### Apply what you read
1 – List each symbol defined right after equation (1) in the passage on target sound extraction, with what it stands for.
2 – In the listing, rewrite the stretch from the line containing "Which object is" through the line containing "to the viewer's left", changing "object" to "item" and leaving everything else as it is.

### Reading passage
○ ○ ○

The stacked real and imaginary STFT features ${S}$ are fed into the separator alongside a conditional embedding ${c}$ , indicating the target source to be extracted. The conditional encoder contains a fully connected layer with ReLU activation, which takes input as one-hot hint information and outputs an embedding vector of length 128. The conditioning information is multiplied by the outputs of each 1-D convolutional block across all TCNs, resulting in pervasive conditioning as depicted in Fig. 2. There are a total of 18 conditioning points (three TCN stacks, each containing six blocks).

The primary training objective is to minimize the negative scale-invariant signal-to-distortion ratio (SI-SDR) [21]:

L_{s}=-10\cdot\log_{10}\left(\frac{\|\alpha s\|^{2}}{\|\alpha s-\hat{s}\|^{2}}\right)

(1)

where, $\hat{s}$ is the separated audio signal predicted by the model, $s$ is the ground truth audio signal and $\alpha$ is the scaling factor that aligns $\hat{s}$ with $s$ in terms of amplitude.

III-B eCATSE: Explicit Context-Aware TSE

We provide our pcTCN model with oracle knowledge of the sounds present in a mixture to see how this enhances the separator’s ability to discern and isolate target sources accurately. As shown in Fig.1(b), eCATSE has an additional encoder that takes the oracle context ${o}$ as input, which is a multi-hot vector and creates an embedding representing the classes present in the mixture. The oracle encoder is identical to the conditional encoder and also creates an embedding vector of length 128. This oracle context is concatenated with the conditional embedding ${c}$ , which is later fed to a composite conditional encoder whose output is ${oc}$ , an embedding meant to provide the TCN separator with a broader understanding of the sound scene. The training objective for eCATSE remains unchanged from pcTCN.

We note here that eCATSE’s dependence on oracle information comes with limited practical applicability but remains relevant for tasks where all sound sources are predetermined, for example, music source separation. In this case, we may know exactly what instruments are present in a given arrangement or performance, and eCATSE is well-suited to exploit that knowledge. eCATSE also serves as an informative upper-bound for performance improvement that results from having access to this knowledge. The expected improvement is predicated on the idea that by alleviating the ambiguity of which individual sound sources make up the mixture, the model can focus entirely on perfecting the sound extraction.

○ ○ ○

### Exercise data
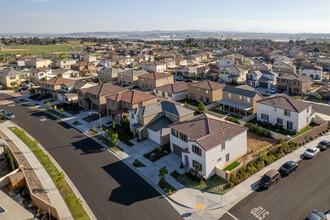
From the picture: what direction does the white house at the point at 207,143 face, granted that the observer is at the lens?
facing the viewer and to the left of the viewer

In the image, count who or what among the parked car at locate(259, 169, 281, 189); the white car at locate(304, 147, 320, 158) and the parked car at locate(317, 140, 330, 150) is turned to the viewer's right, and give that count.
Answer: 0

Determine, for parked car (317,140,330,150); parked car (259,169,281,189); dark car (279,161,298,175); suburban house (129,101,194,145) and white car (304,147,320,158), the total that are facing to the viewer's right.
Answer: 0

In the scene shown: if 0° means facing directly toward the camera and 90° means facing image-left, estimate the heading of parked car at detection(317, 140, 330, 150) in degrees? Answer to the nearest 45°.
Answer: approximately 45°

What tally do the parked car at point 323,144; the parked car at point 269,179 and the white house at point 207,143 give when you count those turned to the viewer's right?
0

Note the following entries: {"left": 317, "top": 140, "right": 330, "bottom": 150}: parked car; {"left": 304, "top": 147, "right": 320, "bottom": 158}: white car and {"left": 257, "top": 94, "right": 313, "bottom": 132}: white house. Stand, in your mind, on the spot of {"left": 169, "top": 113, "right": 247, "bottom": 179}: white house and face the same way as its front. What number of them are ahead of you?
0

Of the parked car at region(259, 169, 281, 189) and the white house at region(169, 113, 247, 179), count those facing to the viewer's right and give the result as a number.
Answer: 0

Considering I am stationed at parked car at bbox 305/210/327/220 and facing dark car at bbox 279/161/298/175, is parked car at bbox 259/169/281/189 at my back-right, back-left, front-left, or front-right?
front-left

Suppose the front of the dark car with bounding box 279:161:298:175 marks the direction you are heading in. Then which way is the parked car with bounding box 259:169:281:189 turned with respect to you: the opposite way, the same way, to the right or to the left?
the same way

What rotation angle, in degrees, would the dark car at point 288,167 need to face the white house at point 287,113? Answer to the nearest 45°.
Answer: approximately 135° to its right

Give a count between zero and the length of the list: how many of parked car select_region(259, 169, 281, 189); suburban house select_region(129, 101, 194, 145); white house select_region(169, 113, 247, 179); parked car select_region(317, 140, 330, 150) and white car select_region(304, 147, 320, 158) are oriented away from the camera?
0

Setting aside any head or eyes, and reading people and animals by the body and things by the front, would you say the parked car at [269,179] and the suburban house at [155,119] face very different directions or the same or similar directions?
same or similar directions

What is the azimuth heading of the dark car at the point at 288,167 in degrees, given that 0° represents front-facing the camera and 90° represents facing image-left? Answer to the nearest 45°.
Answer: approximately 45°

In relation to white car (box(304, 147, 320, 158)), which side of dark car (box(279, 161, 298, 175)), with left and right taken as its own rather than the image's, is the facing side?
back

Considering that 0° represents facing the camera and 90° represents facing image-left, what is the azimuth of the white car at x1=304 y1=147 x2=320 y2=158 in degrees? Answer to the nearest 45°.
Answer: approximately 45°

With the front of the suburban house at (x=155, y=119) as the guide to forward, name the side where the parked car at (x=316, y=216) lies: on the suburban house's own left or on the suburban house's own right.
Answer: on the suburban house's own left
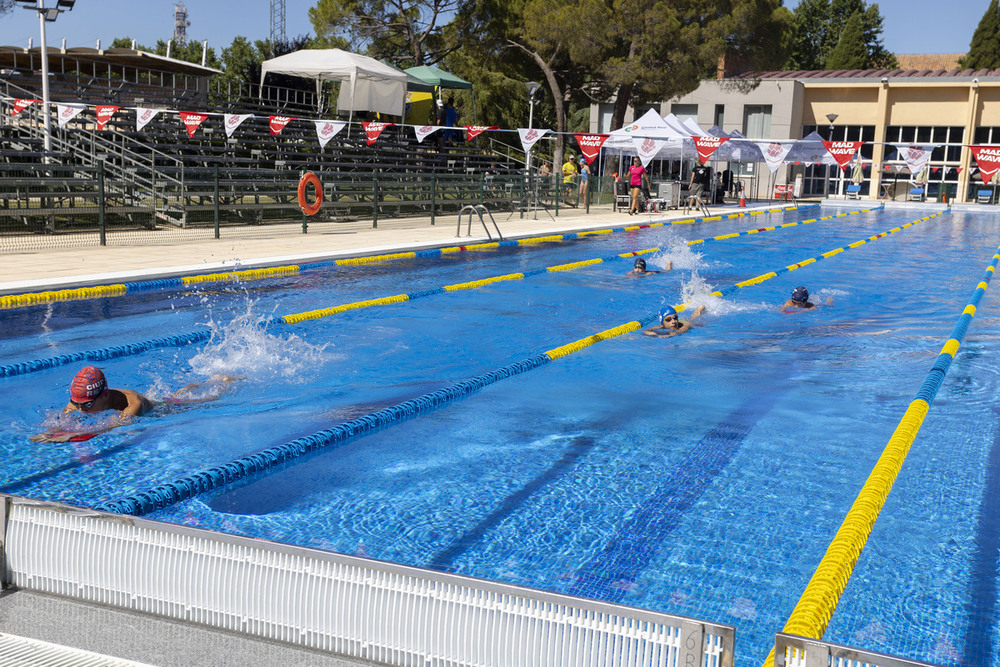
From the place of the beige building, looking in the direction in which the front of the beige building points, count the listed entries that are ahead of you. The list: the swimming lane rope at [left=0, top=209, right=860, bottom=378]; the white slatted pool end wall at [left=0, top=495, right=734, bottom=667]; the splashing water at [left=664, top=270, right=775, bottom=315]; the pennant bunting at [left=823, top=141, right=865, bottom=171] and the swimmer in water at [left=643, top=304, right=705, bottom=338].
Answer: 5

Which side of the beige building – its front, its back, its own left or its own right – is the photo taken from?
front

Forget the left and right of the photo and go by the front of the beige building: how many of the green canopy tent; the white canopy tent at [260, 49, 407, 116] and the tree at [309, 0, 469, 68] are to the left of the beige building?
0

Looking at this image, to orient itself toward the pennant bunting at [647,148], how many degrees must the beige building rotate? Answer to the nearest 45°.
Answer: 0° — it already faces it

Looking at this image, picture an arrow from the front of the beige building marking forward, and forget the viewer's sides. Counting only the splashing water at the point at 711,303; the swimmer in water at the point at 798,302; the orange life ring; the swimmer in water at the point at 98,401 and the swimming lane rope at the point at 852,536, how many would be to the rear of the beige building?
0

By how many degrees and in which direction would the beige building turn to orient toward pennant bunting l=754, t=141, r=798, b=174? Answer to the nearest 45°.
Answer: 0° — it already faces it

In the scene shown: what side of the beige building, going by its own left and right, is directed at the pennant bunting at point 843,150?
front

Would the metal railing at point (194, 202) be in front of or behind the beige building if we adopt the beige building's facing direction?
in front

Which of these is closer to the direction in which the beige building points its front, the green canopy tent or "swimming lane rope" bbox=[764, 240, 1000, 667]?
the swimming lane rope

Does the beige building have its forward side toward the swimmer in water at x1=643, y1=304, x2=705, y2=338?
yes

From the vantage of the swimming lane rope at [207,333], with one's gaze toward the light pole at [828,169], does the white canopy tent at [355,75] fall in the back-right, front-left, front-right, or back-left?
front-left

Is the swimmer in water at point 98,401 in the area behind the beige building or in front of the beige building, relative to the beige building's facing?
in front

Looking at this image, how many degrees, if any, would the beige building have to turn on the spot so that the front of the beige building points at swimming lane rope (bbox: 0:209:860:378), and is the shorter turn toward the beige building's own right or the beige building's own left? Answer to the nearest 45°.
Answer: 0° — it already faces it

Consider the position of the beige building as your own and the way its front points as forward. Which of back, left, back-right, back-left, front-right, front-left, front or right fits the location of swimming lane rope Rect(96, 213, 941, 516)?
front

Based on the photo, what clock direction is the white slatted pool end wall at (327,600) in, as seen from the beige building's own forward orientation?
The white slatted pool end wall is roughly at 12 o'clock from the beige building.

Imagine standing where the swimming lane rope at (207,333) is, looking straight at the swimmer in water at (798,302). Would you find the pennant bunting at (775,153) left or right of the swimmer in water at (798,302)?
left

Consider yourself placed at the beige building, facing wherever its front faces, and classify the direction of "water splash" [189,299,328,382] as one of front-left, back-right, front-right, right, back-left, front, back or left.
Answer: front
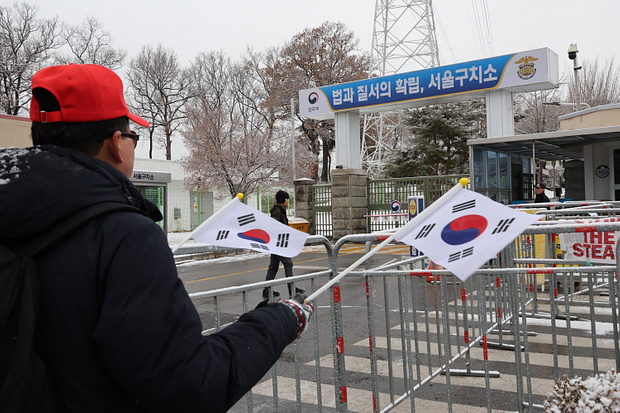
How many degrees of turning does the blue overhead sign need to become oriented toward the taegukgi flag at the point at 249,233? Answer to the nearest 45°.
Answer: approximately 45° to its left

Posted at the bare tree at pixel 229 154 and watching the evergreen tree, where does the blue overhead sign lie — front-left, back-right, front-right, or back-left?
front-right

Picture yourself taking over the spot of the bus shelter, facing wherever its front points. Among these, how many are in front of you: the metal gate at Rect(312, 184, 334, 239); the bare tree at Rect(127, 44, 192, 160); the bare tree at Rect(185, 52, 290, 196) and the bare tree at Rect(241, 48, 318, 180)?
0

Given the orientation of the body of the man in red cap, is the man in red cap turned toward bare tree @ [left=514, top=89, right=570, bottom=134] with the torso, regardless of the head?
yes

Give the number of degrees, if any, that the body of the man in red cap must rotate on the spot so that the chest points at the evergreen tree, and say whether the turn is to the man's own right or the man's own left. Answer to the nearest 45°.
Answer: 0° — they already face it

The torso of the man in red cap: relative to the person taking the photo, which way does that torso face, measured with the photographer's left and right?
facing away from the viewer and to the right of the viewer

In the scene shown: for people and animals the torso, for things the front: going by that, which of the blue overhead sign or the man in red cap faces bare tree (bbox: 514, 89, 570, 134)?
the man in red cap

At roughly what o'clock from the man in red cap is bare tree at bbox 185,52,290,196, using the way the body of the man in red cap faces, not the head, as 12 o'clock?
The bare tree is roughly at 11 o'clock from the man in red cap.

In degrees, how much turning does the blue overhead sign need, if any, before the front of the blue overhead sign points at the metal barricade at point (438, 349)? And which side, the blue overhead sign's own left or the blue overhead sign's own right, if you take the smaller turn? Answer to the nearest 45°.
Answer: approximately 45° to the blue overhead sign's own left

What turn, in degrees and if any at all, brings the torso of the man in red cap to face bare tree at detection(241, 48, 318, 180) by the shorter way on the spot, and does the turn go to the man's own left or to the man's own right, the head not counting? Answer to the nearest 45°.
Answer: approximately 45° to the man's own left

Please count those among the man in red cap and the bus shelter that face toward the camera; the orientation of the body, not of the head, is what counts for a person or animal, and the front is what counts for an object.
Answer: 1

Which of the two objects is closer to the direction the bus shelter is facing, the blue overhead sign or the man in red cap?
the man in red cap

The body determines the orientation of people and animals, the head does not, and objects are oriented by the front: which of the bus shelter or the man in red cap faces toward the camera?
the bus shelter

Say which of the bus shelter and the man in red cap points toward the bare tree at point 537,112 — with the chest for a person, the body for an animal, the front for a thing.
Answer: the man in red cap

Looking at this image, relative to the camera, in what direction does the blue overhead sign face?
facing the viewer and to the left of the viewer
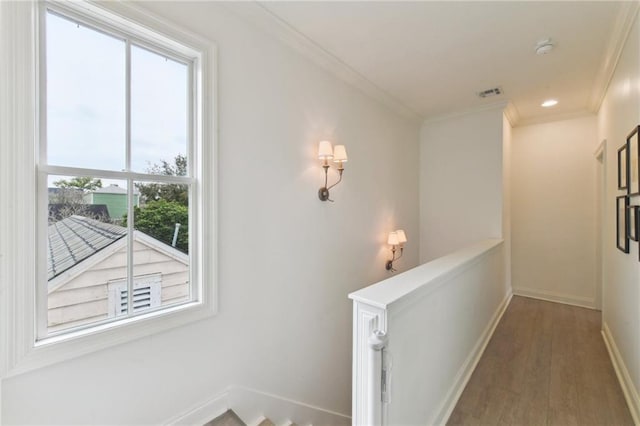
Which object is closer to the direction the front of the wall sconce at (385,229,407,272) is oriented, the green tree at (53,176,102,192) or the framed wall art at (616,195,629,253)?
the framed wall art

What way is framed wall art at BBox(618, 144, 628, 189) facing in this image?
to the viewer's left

○ ○ ○

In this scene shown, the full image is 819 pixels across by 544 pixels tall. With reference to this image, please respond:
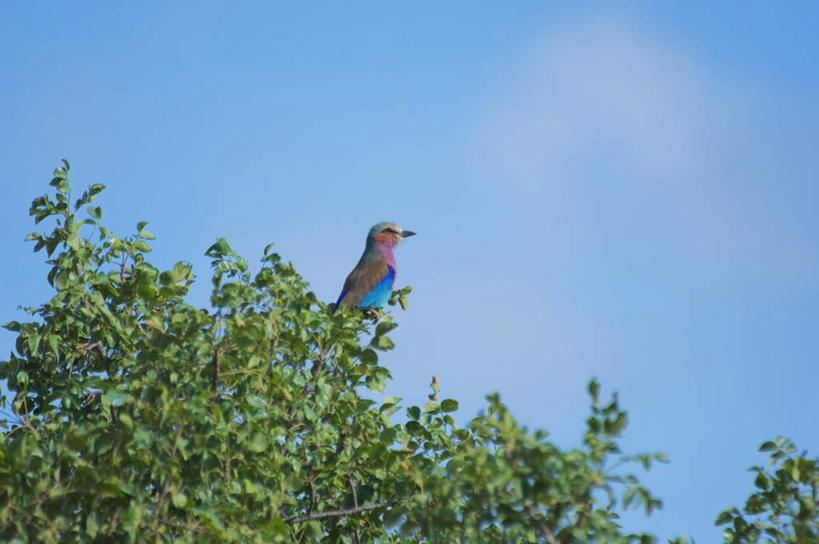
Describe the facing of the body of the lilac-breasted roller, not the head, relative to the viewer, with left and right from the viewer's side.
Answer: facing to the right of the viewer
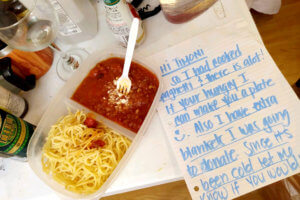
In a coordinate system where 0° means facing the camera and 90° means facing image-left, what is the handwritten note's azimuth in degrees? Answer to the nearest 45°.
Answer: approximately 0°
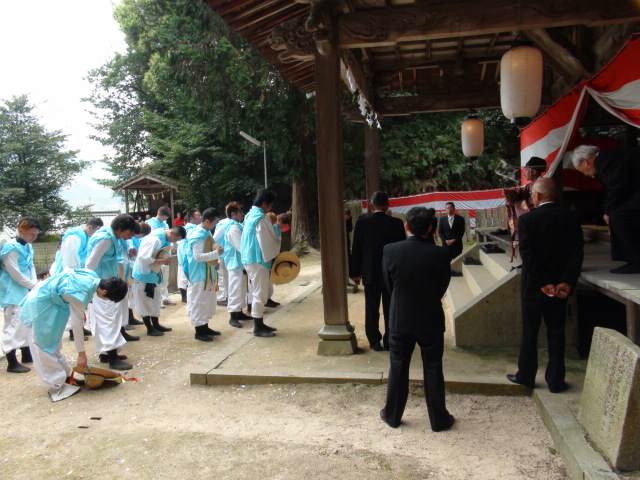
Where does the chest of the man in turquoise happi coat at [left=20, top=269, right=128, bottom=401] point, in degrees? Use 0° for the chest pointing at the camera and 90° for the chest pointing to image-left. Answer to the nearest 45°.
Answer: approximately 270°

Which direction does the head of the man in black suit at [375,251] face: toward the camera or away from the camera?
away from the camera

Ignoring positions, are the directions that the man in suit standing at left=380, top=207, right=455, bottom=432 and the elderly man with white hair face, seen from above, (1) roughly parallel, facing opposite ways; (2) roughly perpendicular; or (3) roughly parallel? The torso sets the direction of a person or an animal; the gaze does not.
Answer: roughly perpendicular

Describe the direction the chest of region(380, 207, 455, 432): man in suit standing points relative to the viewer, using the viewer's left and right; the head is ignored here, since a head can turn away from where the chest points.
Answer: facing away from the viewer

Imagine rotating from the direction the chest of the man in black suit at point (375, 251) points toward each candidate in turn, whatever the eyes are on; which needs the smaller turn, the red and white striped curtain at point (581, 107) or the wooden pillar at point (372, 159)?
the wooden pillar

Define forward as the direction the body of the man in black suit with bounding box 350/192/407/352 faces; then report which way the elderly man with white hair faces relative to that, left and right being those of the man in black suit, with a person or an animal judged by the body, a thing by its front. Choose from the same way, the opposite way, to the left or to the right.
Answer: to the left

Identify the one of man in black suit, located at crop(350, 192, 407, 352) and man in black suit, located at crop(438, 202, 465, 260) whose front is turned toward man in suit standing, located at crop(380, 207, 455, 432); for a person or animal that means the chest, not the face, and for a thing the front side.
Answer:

○ ○ ○

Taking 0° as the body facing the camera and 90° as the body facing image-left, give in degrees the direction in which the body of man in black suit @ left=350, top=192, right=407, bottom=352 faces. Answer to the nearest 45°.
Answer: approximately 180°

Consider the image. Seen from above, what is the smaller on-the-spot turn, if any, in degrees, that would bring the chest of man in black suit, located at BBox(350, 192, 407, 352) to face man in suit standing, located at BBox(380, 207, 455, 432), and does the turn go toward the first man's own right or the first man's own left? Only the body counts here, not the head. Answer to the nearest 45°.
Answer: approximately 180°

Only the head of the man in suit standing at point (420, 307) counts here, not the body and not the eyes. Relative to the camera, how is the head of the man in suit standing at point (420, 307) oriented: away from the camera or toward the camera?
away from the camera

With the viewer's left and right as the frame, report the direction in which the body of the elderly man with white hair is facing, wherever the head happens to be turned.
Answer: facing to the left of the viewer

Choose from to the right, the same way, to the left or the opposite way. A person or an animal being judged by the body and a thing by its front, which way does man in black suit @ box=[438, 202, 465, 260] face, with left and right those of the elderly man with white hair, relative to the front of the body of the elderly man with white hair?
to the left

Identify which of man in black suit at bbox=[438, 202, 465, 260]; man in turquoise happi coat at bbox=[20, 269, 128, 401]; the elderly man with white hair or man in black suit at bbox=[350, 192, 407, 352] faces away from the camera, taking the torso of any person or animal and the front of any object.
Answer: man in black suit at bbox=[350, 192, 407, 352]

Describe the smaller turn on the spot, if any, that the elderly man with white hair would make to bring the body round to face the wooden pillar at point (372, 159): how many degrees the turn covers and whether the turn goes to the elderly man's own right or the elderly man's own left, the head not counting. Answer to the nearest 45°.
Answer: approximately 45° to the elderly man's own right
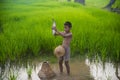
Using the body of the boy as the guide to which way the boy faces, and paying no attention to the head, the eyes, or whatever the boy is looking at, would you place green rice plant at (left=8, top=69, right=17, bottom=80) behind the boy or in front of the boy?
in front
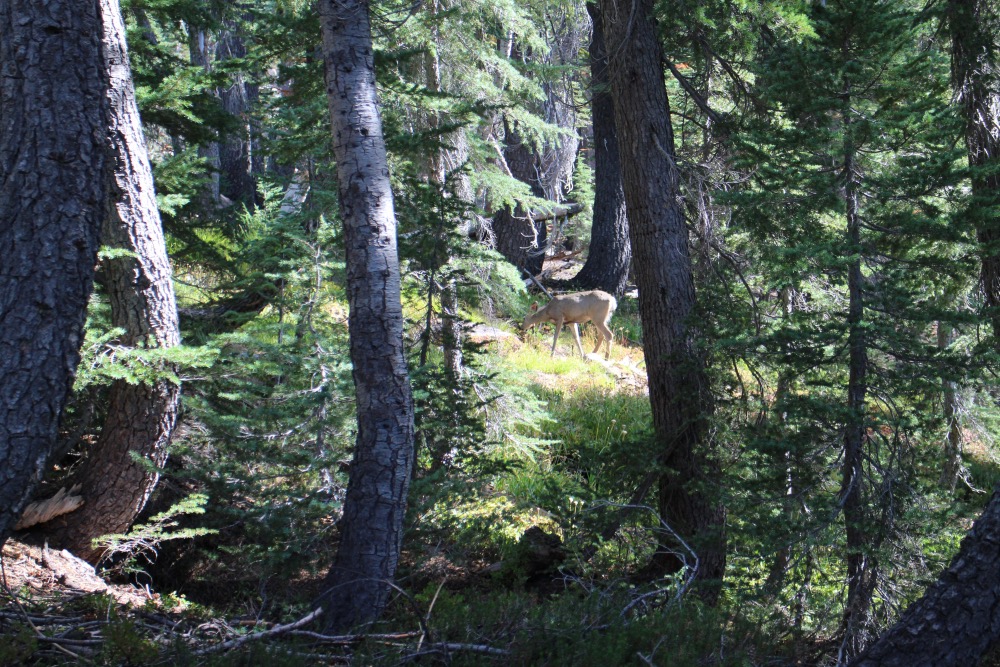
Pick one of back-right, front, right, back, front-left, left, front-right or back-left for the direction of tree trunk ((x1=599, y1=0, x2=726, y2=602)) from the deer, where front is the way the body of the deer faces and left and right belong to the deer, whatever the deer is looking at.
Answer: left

○ ○ ○

### Answers for each item
1 –
- $\hat{s}$: the separated audio signal predicted by the model
- $s$: the ground truth audio signal
- $\alpha$: the scaling factor that aligns $\hat{s}$ with $s$ in terms of amplitude

2 –
Which item is closer to the direction the front of the wall sconce at (385,229,407,272) is oriented, the green tree at (53,176,102,192) or the framed wall art at (616,195,629,253)?
the framed wall art

What way is framed wall art at BBox(618, 144, 628, 189) facing in this image?
to the viewer's left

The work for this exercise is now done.